What happens as we increase the dimension further?
To evaluate this question we can use Adjusted Rand Index:
import sklearn.metrics as metrics
#
# Compute the eigenvectors of its Laplacian
L = nx.laplacian_matrix(football).todense()
w, v = np.linalg.eig(L)
v = np.array(v)
#
# scale each eigenvector by its eigenvalue
X = v @ np.diag(w)
#
# consider the eigenvectors in increasing order of their eigenvalues
w_order = np.argsort(w)
X = X[:, w_order]
#
max_dimension = 15
ri = np.zeros(max_dimension - 1)
for k in range(1, max_dimension):
# run kmeans using k top eigenvectors as coordinates
kmeans = KMeans(init='k-means++', n_clusters = 11, n_init = 10)
kmeans.fit_predict(X[:, 1:(k+1)])
ri[k - 1] = metrics.adjusted_rand_score(kmeans.labels_, conf)
#
plt.figure(figsize = (8, 6))
plt.plot(range(1, max_dimension), ri, 'o-')
plt.xlabel('Number of Dimensions (Eigenvectors)', size = 14)

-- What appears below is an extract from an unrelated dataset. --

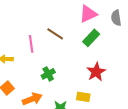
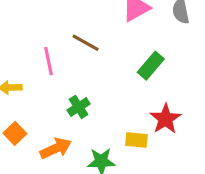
green rectangle: (91, 38) -> (151, 66), moved
red star: (96, 72) -> (165, 119), moved

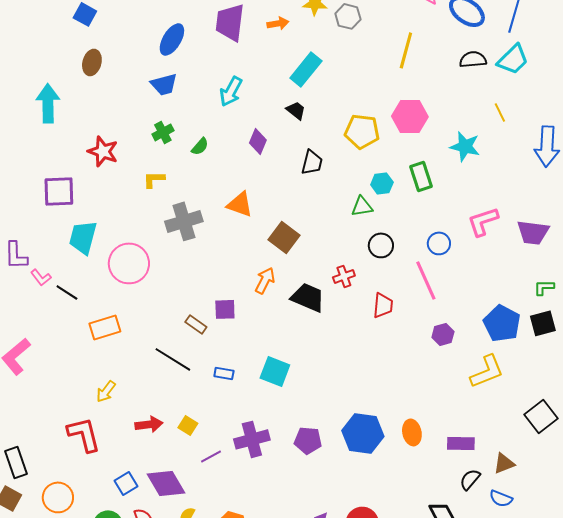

plt.title('Spectral Clustering of Football Network Compared to Known Labels', size = 16)
plt.ylabel('Adjusted Rand Index', size = 14);
Based on this plot, it looks like the football graph is best described as about six-dimensional.
When we embed it in six dimensions and cluster there we get an extremely high Adjusted Rand Index.
print(f'Maximum ARI is {np.max(ri):0.3f}, using {1 + np.argmax(ri)} dimensions for spectral embedding.')Maximum ARI is 0.868, using 6 dimensions for spectral embedding.